First, the important news: in a few hours the Fed will inject between $1.25-$1.75 billion into the stock market. More importantly, it is a Tuesday, which means that in order to not disturb a very technical pattern that will have held for 20 out of 20 Tuesdays in a row, the Dow Jones will close higher. Judging by the futures, this has been telegraphed far and wide: it is a Ben Bernanke risk-managed market, and everyone is a momentum monkey in it.
To summarize, it’s a central bank world indeed with central banks in the Central European Union having cut interest rates to record lows in recent months and a further adjustment is possible. Central banks in Hungary (MNB) and Poland (NBP) may still cut key interest rates. MNB may today cut by 25bp to 4.50% while next week NBP may cut its key rate by 25bp to 2.75%. The Czech central bank’s key interest rate is close to zero, so its next policy tool could be FX intervention.

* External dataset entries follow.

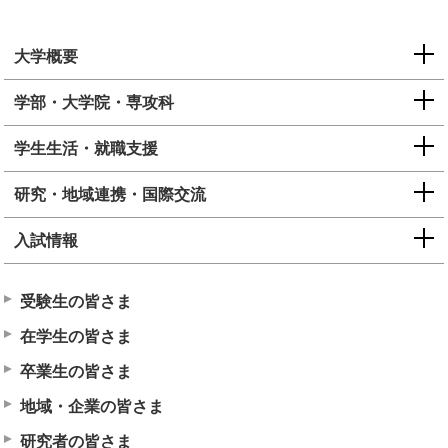
大学概要
学部・大学院・専攻科
学生生活・就職支援
研究・地域連携・国際交流
入試情報
受験生の皆さま
在学生の皆さま
卒業生の皆さま
地域・企業の皆さま
研究者の皆さま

And since nothing but asset bubbles remains, the FT reminds readers that the proportion of “covenant-lite” loans has soared to more than 50% of all leveraged loan issuance so far this year, twice the level seen during the last boom in 2007. So far this year, $129bn of leveraged loans have been sold with covenant-lite features, up from $22bn in the same period last year, and $96bn for the whole of 2007 according to S&P Capital IQ data. On a related note, Bloomberg reported that an ever increasing number of companies are tapping the loan market to pay dividends.
And just to make sure that the market closes well green today, the only actual “data” will be yet another reading of consumer “confidence” this time from the Conference Board. Expect this to surge on news that it is Tuesday and stocks have nowhere to go but up, which in turn will send stocks, where else but, up.